Es ist an dieser Stelle wichtig zu betonen, dass die Erholung der US-Wirtschaft zu dieser Zeit ein Trend war, kein sofort einsetzendes Ereignis. Sie kann nicht etwa mit den Wachstumsraten des "Wirtschaftswunders" konkurrieren; die Arbeitslosigkeit etwa sank von ihrem Rekordwert von 25% 1933 lediglich auf 15% 1940. Zwischen dem endgültigen Aufschwung ab 1940, der massiv durch die gesteigerten Kriegsanstrengungen gegen Nazi-Deutschland angetrieben wurde, stürzte die US-Wirtschaft 1937 noch einmal in eine tiefe Rezession. Die Ursachen sind, wie bereits im Fall des Beginns der Weltwirtschaftskrise, umstritten. Keynesianer führen sie auf einen vorzeitigen Abbruch des deficit spending zurück, während Konservative auf die massiven Streiks Mitte der 1930er Jahre und deren Unterstützung durch Regierung und Gewerkschaften als Ursache hinweisen. Die Rezession brachte die Arbeitslosenrate von zuvor 14% auf fast 20% zurück und dauerte bis weit ins Jahr 1938. Roosevelt, der tatsächlich zu Beginn des Jahres 1937 versucht hatte, einen ausgeglichenen Haushalt vorzulegen, warf diesen Plan über Bord und legte ein Konjunkturprogramm in Höhe von 5 Milliarden Dollar auf. Die Rezession von 1937 ist wohl das Musterbeispiel der Problematik des Keynesianismus: es ist praktisch unmöglich festzustellen, wann der Punkt erreicht ist, an dem der Staat vom deficit spending zurück zu einer Art Austeritätspolitik finden soll. Dieses Problem konnte von den Keynesianern nie zufriedenstellend gelöst werden.

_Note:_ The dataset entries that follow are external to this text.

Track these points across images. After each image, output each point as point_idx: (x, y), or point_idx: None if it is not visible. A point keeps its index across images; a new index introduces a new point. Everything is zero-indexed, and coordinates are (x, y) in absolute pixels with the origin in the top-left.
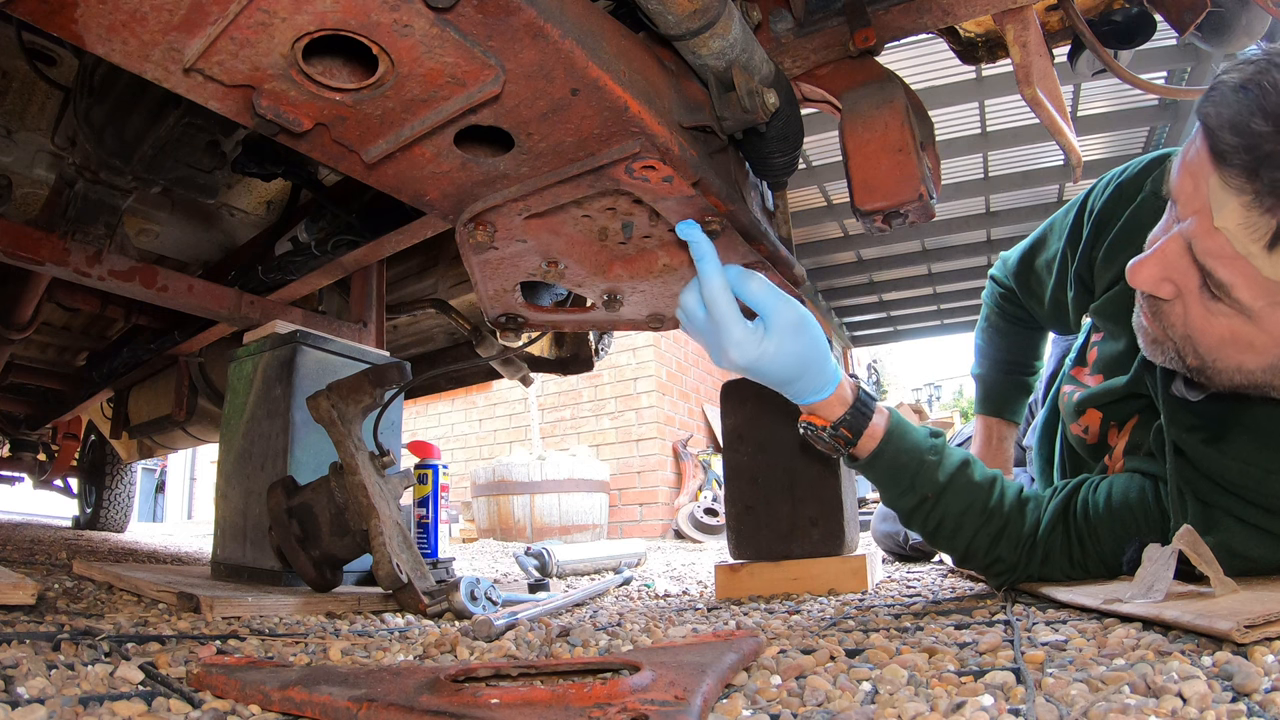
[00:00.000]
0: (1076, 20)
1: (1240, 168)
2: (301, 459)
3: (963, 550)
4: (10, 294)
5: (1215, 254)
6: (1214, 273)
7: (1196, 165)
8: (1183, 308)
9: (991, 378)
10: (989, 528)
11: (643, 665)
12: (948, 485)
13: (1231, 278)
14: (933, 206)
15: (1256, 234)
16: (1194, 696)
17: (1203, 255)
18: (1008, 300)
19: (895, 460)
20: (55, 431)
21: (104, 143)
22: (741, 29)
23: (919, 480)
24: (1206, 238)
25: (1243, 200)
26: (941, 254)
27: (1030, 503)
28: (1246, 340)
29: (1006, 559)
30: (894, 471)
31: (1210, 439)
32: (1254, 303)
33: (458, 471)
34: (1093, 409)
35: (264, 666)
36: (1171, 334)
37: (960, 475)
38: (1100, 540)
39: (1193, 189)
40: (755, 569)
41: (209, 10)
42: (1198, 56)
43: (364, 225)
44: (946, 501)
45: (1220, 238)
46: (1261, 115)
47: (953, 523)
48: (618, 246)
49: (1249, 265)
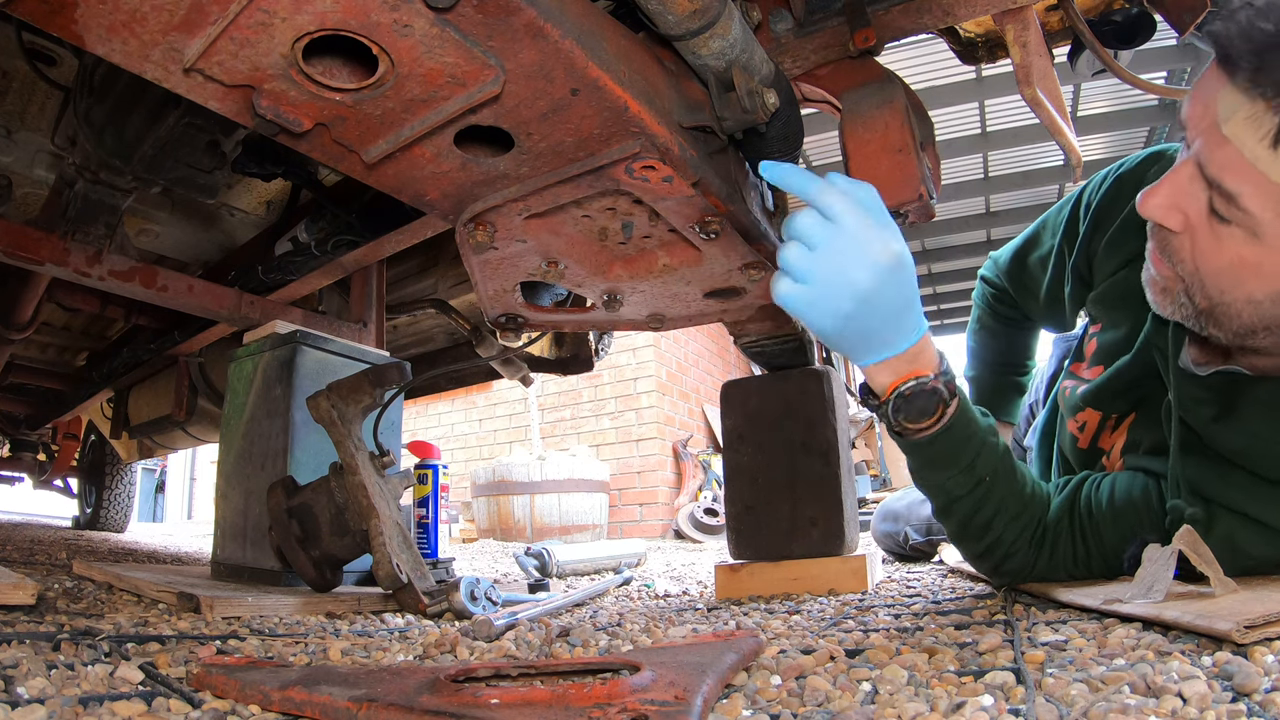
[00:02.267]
0: (1076, 20)
1: (1246, 69)
2: (301, 459)
3: (992, 542)
4: (10, 294)
5: (1225, 164)
6: (1223, 183)
7: (1205, 85)
8: (1190, 240)
9: (985, 378)
10: (1021, 519)
11: (643, 665)
12: (1000, 469)
13: (1239, 185)
14: (933, 206)
15: (1262, 131)
16: (1194, 696)
17: (1213, 169)
18: (999, 300)
19: (965, 432)
20: (55, 431)
21: (104, 143)
22: (741, 29)
23: (980, 460)
24: (1215, 149)
25: (1248, 100)
26: (941, 254)
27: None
28: (1254, 264)
29: (1023, 554)
30: (960, 445)
31: (1219, 415)
32: (1262, 211)
33: (458, 471)
34: (1091, 408)
35: (264, 666)
36: (1181, 270)
37: (1008, 459)
38: (1103, 537)
39: (1201, 110)
40: (755, 569)
41: (209, 10)
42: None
43: (364, 225)
44: (1000, 486)
45: (1229, 147)
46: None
47: (994, 510)
48: (618, 246)
49: (1256, 171)
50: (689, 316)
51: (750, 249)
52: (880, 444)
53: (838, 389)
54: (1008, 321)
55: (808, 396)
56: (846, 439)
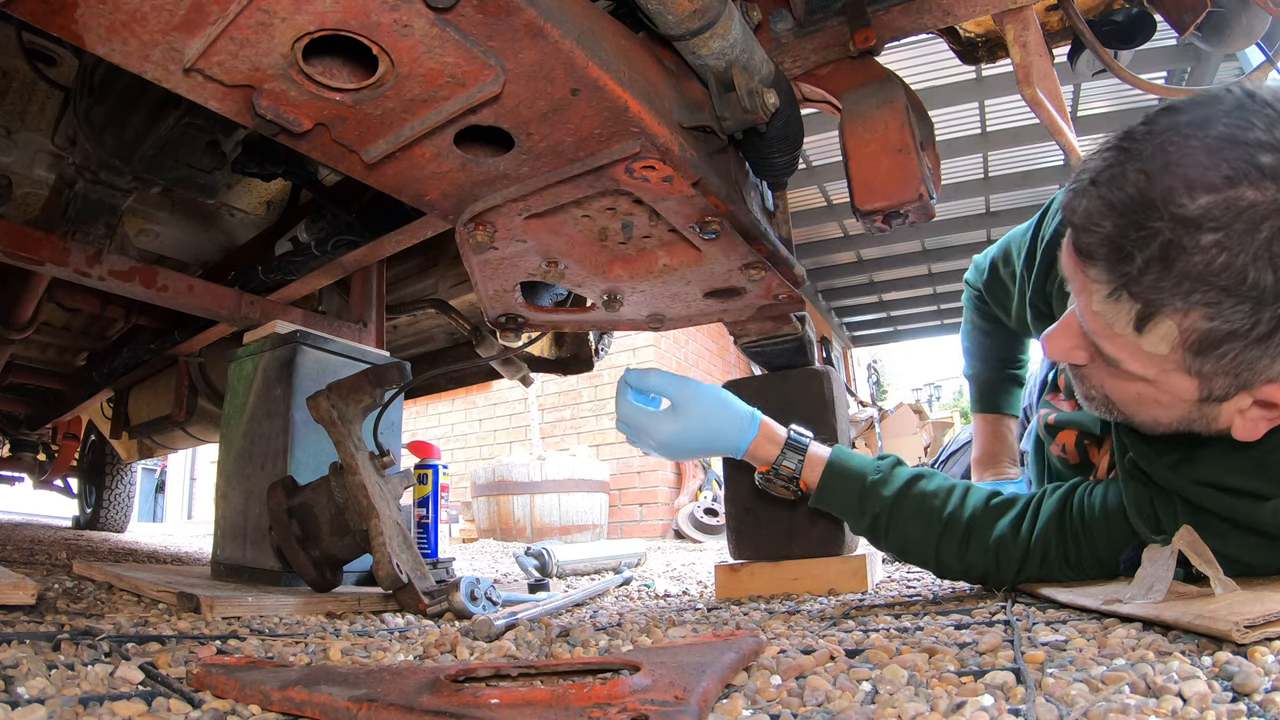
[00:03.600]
0: (1076, 20)
1: (1099, 260)
2: (301, 459)
3: (934, 561)
4: (10, 294)
5: (1099, 333)
6: (1102, 349)
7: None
8: (1098, 370)
9: (983, 375)
10: (951, 535)
11: (643, 665)
12: (896, 500)
13: (1117, 353)
14: (933, 206)
15: (1123, 320)
16: (1194, 696)
17: (1090, 334)
18: (983, 302)
19: (842, 486)
20: (55, 431)
21: (104, 143)
22: (741, 29)
23: (867, 501)
24: (1090, 318)
25: (1107, 290)
26: (941, 254)
27: (1006, 505)
28: (1153, 399)
29: (980, 564)
30: (844, 498)
31: (1178, 462)
32: (1145, 372)
33: (458, 471)
34: (1068, 429)
35: (264, 666)
36: (1095, 394)
37: (909, 489)
38: (1095, 542)
39: (1073, 270)
40: (755, 569)
41: (209, 10)
42: (1198, 56)
43: (364, 225)
44: (899, 516)
45: (1100, 319)
46: (1109, 210)
47: (913, 536)
48: (618, 246)
49: (1129, 342)
50: (689, 316)
51: (750, 249)
52: (880, 445)
53: (838, 389)
54: (996, 321)
55: (808, 396)
56: (847, 439)
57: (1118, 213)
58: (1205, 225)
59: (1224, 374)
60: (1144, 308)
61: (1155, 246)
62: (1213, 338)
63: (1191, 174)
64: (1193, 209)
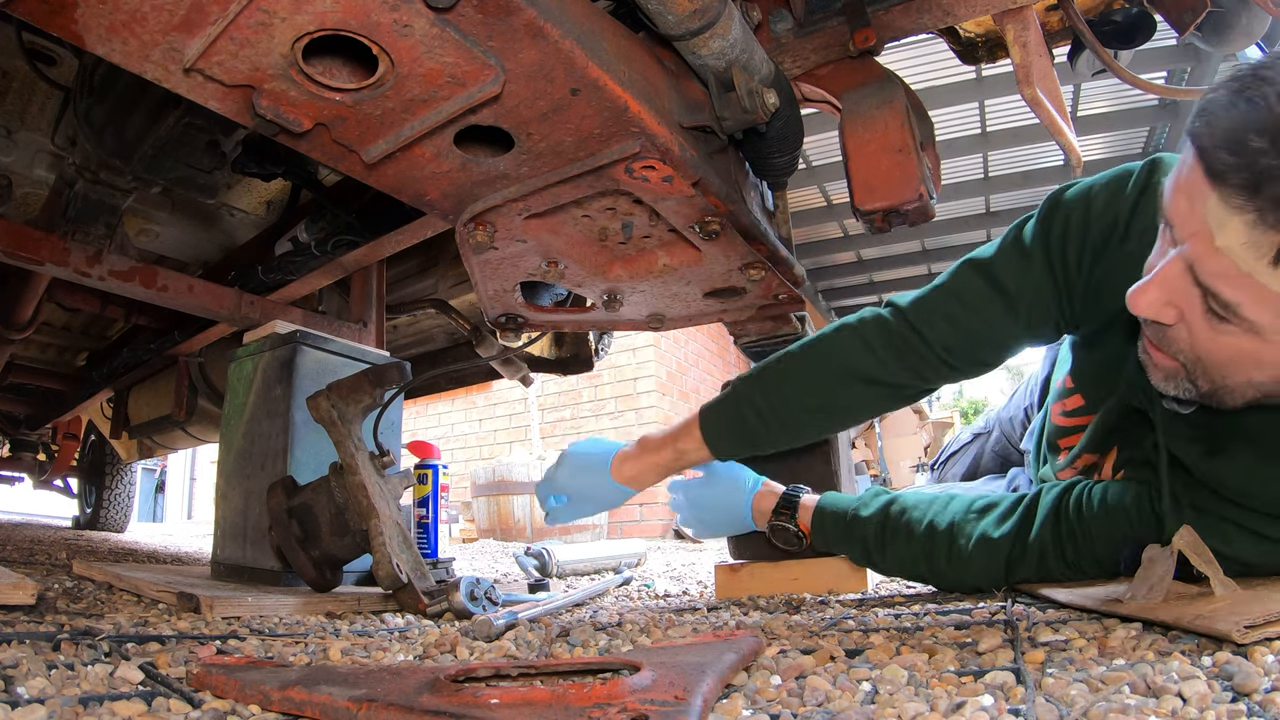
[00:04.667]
0: (1076, 20)
1: (1239, 186)
2: (301, 459)
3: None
4: (10, 294)
5: (1219, 274)
6: (1220, 293)
7: (1191, 185)
8: (1188, 331)
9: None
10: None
11: (643, 665)
12: (878, 521)
13: (1238, 296)
14: (933, 206)
15: (1260, 251)
16: (1194, 696)
17: (1206, 276)
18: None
19: (834, 522)
20: (55, 431)
21: (104, 143)
22: (741, 29)
23: (854, 530)
24: (1209, 259)
25: (1245, 219)
26: (941, 254)
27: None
28: (1255, 357)
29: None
30: (838, 532)
31: (1210, 451)
32: (1262, 319)
33: (458, 471)
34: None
35: (264, 666)
36: (1182, 358)
37: (888, 508)
38: (1093, 540)
39: (1189, 210)
40: (755, 569)
41: (209, 10)
42: (1198, 56)
43: (364, 225)
44: (885, 537)
45: (1223, 258)
46: (1256, 131)
47: (903, 553)
48: (618, 246)
49: (1255, 282)
50: (689, 316)
51: (750, 249)
52: (880, 444)
53: None
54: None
55: None
56: (846, 439)
57: (1269, 133)
58: None
59: None
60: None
61: None
62: None
63: None
64: None
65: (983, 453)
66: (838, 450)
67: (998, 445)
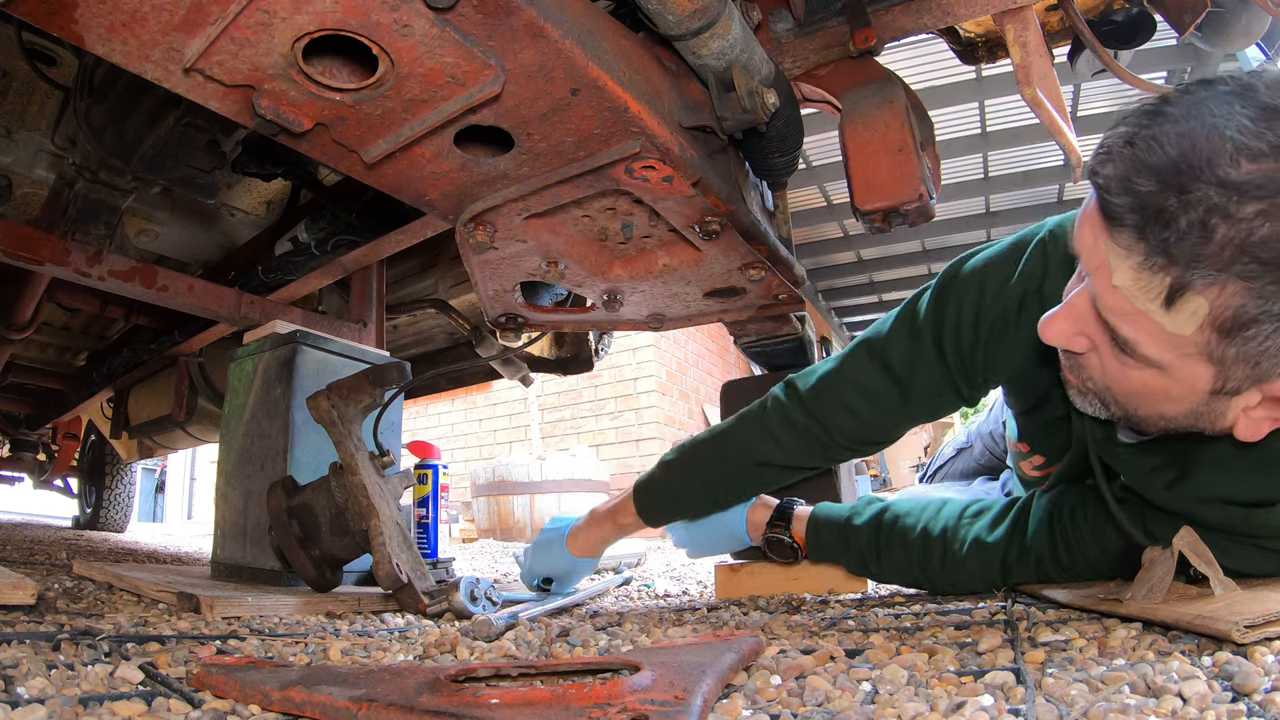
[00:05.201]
0: (1076, 20)
1: (1131, 227)
2: (301, 459)
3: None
4: (10, 294)
5: (1117, 311)
6: (1118, 330)
7: (1094, 221)
8: (1099, 359)
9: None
10: (931, 550)
11: (643, 665)
12: (872, 529)
13: (1135, 334)
14: (932, 206)
15: (1151, 293)
16: (1194, 696)
17: (1106, 312)
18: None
19: (828, 532)
20: (55, 431)
21: (104, 143)
22: (741, 29)
23: (849, 539)
24: (1108, 295)
25: (1134, 261)
26: (941, 254)
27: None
28: (1162, 391)
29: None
30: (832, 543)
31: (1175, 479)
32: (1161, 357)
33: (458, 471)
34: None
35: (264, 666)
36: (1092, 385)
37: (881, 516)
38: (1085, 545)
39: (1092, 244)
40: (755, 569)
41: (209, 10)
42: (1198, 56)
43: (364, 225)
44: (879, 545)
45: (1119, 295)
46: (1147, 172)
47: (898, 560)
48: (618, 246)
49: (1150, 321)
50: (689, 316)
51: (750, 249)
52: None
53: None
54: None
55: None
56: None
57: (1157, 175)
58: (1250, 193)
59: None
60: (1176, 279)
61: (1198, 211)
62: (1243, 317)
63: (1238, 140)
64: (1238, 175)
65: (969, 467)
66: None
67: (982, 458)
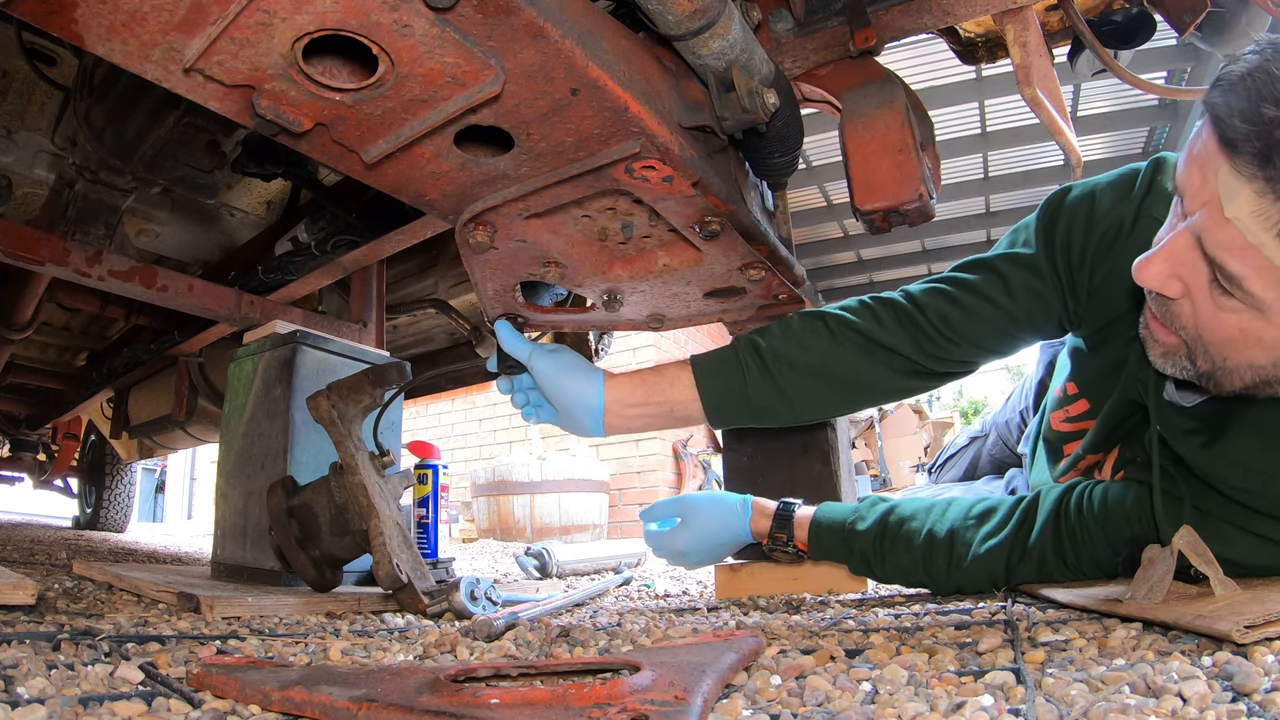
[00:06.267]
0: (1076, 20)
1: (1251, 154)
2: (301, 459)
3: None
4: (10, 294)
5: (1226, 246)
6: (1225, 265)
7: (1204, 157)
8: (1191, 306)
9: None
10: (936, 552)
11: (643, 665)
12: (876, 531)
13: (1244, 269)
14: (932, 206)
15: (1269, 221)
16: (1194, 696)
17: (1213, 248)
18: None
19: (830, 535)
20: (55, 431)
21: (104, 143)
22: (741, 29)
23: (852, 542)
24: (1217, 229)
25: (1254, 187)
26: (941, 254)
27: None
28: (1256, 336)
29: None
30: (834, 546)
31: (1209, 442)
32: (1266, 294)
33: (458, 471)
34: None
35: (264, 666)
36: (1183, 334)
37: (886, 518)
38: (1093, 540)
39: (1200, 181)
40: (755, 569)
41: (209, 10)
42: (1198, 56)
43: (364, 225)
44: (884, 547)
45: (1231, 229)
46: (1271, 101)
47: (902, 562)
48: (618, 246)
49: (1261, 255)
50: (689, 316)
51: (750, 249)
52: (880, 444)
53: None
54: None
55: None
56: (846, 439)
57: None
58: None
59: None
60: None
61: None
62: None
63: None
64: None
65: (979, 456)
66: (837, 451)
67: (994, 448)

Vom Staubsturm verschlucktes Gerät, 1936
Während all dieser eher industriezentrierten Maßnahmen fand gleichzeitig ein für das amerikanische Bewusstsein zutiefst einscheindendes Ereignis statt, das im Gegensatz zur restlichen Erfahrung der Weltwirtschaftskrise ein US-exklusives bleibt: die so genannte "Dust Bowl" im Mittleren Westen. Eine anhaltende Dürre und Überwirtschaftung der Böden führte dazu, dass das für die Landwirtschaft ohnehin nur eingeschränkt geeignete Land der Region praktisch völlig austrocknete und sich in die namensgebende "Staubschüssel" verwandelte. Gigantische Staubstürme zogen über den Mittleren Westen und trugen den erodierten Boden mit sich. Für die tausenden von kleinen Farmer jener Zeit bedeutete dies das Aus. Ihre Lebensgrundlage war vom Staub verschluckt worden, ihre Häuser häufig beschädigt, ihr Besitz vernichtet. Nicht mehr in der Lage, ihren Verpflichtungen gerade den Banken gegenüber nachzukommen, die das Land gegen die Schulden der Farmer pfändeten, befanden sich bald zehntausende Farmer mit ihren Familien auf der Wanderschaft aus dem Mittleren Westen in andere Regionen, etwa Kalifornien, wo sie sich ein besseres Leben erhofften. Diese Menschenwanderung veränderte die Bevölkerungszusammensetzung der USA entscheidend mit.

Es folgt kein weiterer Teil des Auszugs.